A retenir du grenache, sa potentialité à exprimer le fruit frais. Il peut passer du fruit noir amer comme le bourgeon au fruit compoté, pour aboutir à la fraise et à la cerise, aidé en cela par la syrah ( Les Falaises), le terroir, et le vieillissement.
Contrastant avec le grenache, le mourvèdre. Souvent marié dans un assemblage à d’autres cépages, comme la syrah et le grenache, il est rarement en monocépage. Mataro vendanges tardives est donc à lui seul un poème avant même de le déclamer, puisqu’il s’agit d’un vin doux naturel passerillé, issu de vendanges 100% mourvèdre surmâturées puis passées en claies. Mataro est l’autre nom espagnol pour désigner le mourvèdre. D’ordinaire, ce cépage donne un vin corsé, exubérant, très tannique, dur, sec. L’originalité du Mataro Domaine Gardiès et du principe de vinification dont il a fait l’objet tient dans l’assouplissement des tannins et du moelleux obtenu. Les arômes ont donc évolué sur les fruits noirs confits, comme la mûre, le cassis et le pruneau, sur le bourgeon de cassis et le laurier-sauce. Je rêve d’une crêpe à la gelée de cassis.

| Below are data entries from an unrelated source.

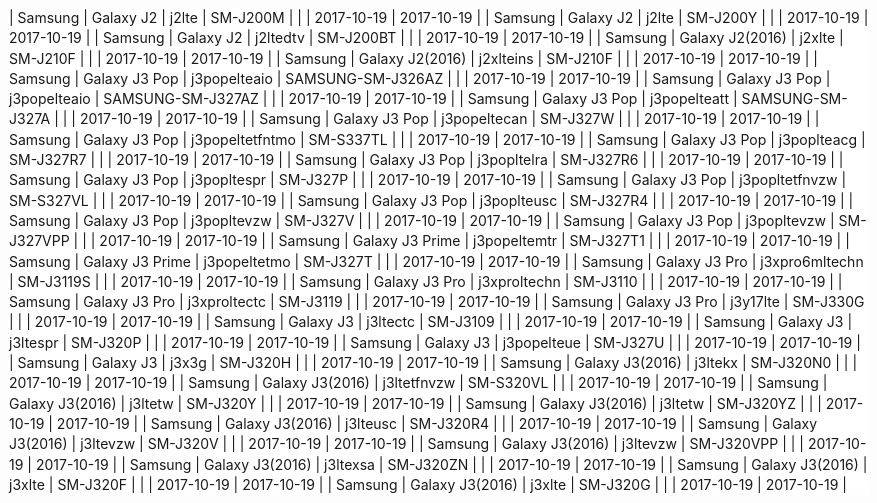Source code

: | Samsung | Galaxy J2 | j2lte | SM-J200M |  |  | 2017-10-19 | 2017-10-19 |
| Samsung | Galaxy J2 | j2lte | SM-J200Y |  |  | 2017-10-19 | 2017-10-19 |
| Samsung | Galaxy J2 | j2ltedtv | SM-J200BT |  |  | 2017-10-19 | 2017-10-19 |
| Samsung | Galaxy J2(2016) | j2xlte | SM-J210F |  |  | 2017-10-19 | 2017-10-19 |
| Samsung | Galaxy J2(2016) | j2xlteins | SM-J210F |  |  | 2017-10-19 | 2017-10-19 |
| Samsung | Galaxy J3 Pop | j3popelteaio | SAMSUNG-SM-J326AZ |  |  | 2017-10-19 | 2017-10-19 |
| Samsung | Galaxy J3 Pop | j3popelteaio | SAMSUNG-SM-J327AZ |  |  | 2017-10-19 | 2017-10-19 |
| Samsung | Galaxy J3 Pop | j3popelteatt | SAMSUNG-SM-J327A |  |  | 2017-10-19 | 2017-10-19 |
| Samsung | Galaxy J3 Pop | j3popeltecan | SM-J327W |  |  | 2017-10-19 | 2017-10-19 |
| Samsung | Galaxy J3 Pop | j3popeltetfntmo | SM-S337TL |  |  | 2017-10-19 | 2017-10-19 |
| Samsung | Galaxy J3 Pop | j3poplteacg | SM-J327R7 |  |  | 2017-10-19 | 2017-10-19 |
| Samsung | Galaxy J3 Pop | j3popltelra | SM-J327R6 |  |  | 2017-10-19 | 2017-10-19 |
| Samsung | Galaxy J3 Pop | j3popltespr | SM-J327P |  |  | 2017-10-19 | 2017-10-19 |
| Samsung | Galaxy J3 Pop | j3popltetfnvzw | SM-S327VL |  |  | 2017-10-19 | 2017-10-19 |
| Samsung | Galaxy J3 Pop | j3poplteusc | SM-J327R4 |  |  | 2017-10-19 | 2017-10-19 |
| Samsung | Galaxy J3 Pop | j3popltevzw | SM-J327V |  |  | 2017-10-19 | 2017-10-19 |
| Samsung | Galaxy J3 Pop | j3popltevzw | SM-J327VPP |  |  | 2017-10-19 | 2017-10-19 |
| Samsung | Galaxy J3 Prime | j3popeltemtr | SM-J327T1 |  |  | 2017-10-19 | 2017-10-19 |
| Samsung | Galaxy J3 Prime | j3popeltetmo | SM-J327T |  |  | 2017-10-19 | 2017-10-19 |
| Samsung | Galaxy J3 Pro | j3xpro6mltechn | SM-J3119S |  |  | 2017-10-19 | 2017-10-19 |
| Samsung | Galaxy J3 Pro | j3xproltechn | SM-J3110 |  |  | 2017-10-19 | 2017-10-19 |
| Samsung | Galaxy J3 Pro | j3xproltectc | SM-J3119 |  |  | 2017-10-19 | 2017-10-19 |
| Samsung | Galaxy J3 Pro | j3y17lte | SM-J330G |  |  | 2017-10-19 | 2017-10-19 |
| Samsung | Galaxy J3 | j3ltectc | SM-J3109 |  |  | 2017-10-19 | 2017-10-19 |
| Samsung | Galaxy J3 | j3ltespr | SM-J320P |  |  | 2017-10-19 | 2017-10-19 |
| Samsung | Galaxy J3 | j3popelteue | SM-J327U |  |  | 2017-10-19 | 2017-10-19 |
| Samsung | Galaxy J3 | j3x3g | SM-J320H |  |  | 2017-10-19 | 2017-10-19 |
| Samsung | Galaxy J3(2016) | j3ltekx | SM-J320N0 |  |  | 2017-10-19 | 2017-10-19 |
| Samsung | Galaxy J3(2016) | j3ltetfnvzw | SM-S320VL |  |  | 2017-10-19 | 2017-10-19 |
| Samsung | Galaxy J3(2016) | j3ltetw | SM-J320Y |  |  | 2017-10-19 | 2017-10-19 |
| Samsung | Galaxy J3(2016) | j3ltetw | SM-J320YZ |  |  | 2017-10-19 | 2017-10-19 |
| Samsung | Galaxy J3(2016) | j3lteusc | SM-J320R4 |  |  | 2017-10-19 | 2017-10-19 |
| Samsung | Galaxy J3(2016) | j3ltevzw | SM-J320V |  |  | 2017-10-19 | 2017-10-19 |
| Samsung | Galaxy J3(2016) | j3ltevzw | SM-J320VPP |  |  | 2017-10-19 | 2017-10-19 |
| Samsung | Galaxy J3(2016) | j3ltexsa | SM-J320ZN |  |  | 2017-10-19 | 2017-10-19 |
| Samsung | Galaxy J3(2016) | j3xlte | SM-J320F |  |  | 2017-10-19 | 2017-10-19 |
| Samsung | Galaxy J3(2016) | j3xlte | SM-J320G |  |  | 2017-10-19 | 2017-10-19 |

Un mourvèdre dompté, dominé déjà, bien que l’amande amère n’ait pas dit son dernier mot. Il en ressort le charme des paysages méditerranéens chers à Giono à la fois rudes, chauds et chatoyants, baignés de soleil, mais aux collines âpres.

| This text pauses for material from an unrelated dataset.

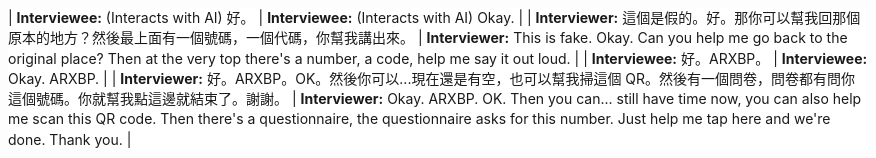 | **Interviewee:** (Interacts with AI) 好。                                                                                                                                                                                          | **Interviewee:** (Interacts with AI) Okay.                                                                                                                                                                                                     |
| **Interviewer:** 這個是假的。好。那你可以幫我回那個原本的地方？然後最上面有一個號碼，一個代碼，你幫我講出來。                                                                                                                                      | **Interviewer:** This is fake. Okay. Can you help me go back to the original place? Then at the very top there's a number, a code, help me say it out loud.                                                                                     |
| **Interviewee:** 好。ARXBP。                                                                                                                                                                                                   | **Interviewee:** Okay. ARXBP.                                                                                                                                                                                                                  |
| **Interviewer:** 好。ARXBP。OK。然後你可以...現在還是有空，也可以幫我掃這個 QR。然後有一個問卷，問卷都有問你這個號碼。你就幫我點這邊就結束了。謝謝。                                                                                                                            | **Interviewer:** Okay. ARXBP. OK. Then you can... still have time now, you can also help me scan this QR code. Then there's a questionnaire, the questionnaire asks for this number. Just help me tap here and we're done. Thank you.               |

Associé au carignan et au grenache, le mourvèdre, non muté, plus translucide dans la dégustation à travers La Torre, reprend ses droits. La force tannique marque le palais, cependant avec un relief savoureux grâce au vieillissement des vignes ( plus de trente ans au Domaine) et au terroir. Les vignes prennent pied dans les schistes noirs et l’argilo-calaire de Maury, schistes dont la présence est liée à la faille sismique qui parcourt le contrefort des Corbières. Cette grande complexité de terroir restitue des saveurs caramélisées, la fève de cacao, l’amande et la cerise confite, dévoilant ainsi les sapidités solaires du Roussillon et les meilleures fragrances du mourvèdre. Le verre vide répand le parfum de rose.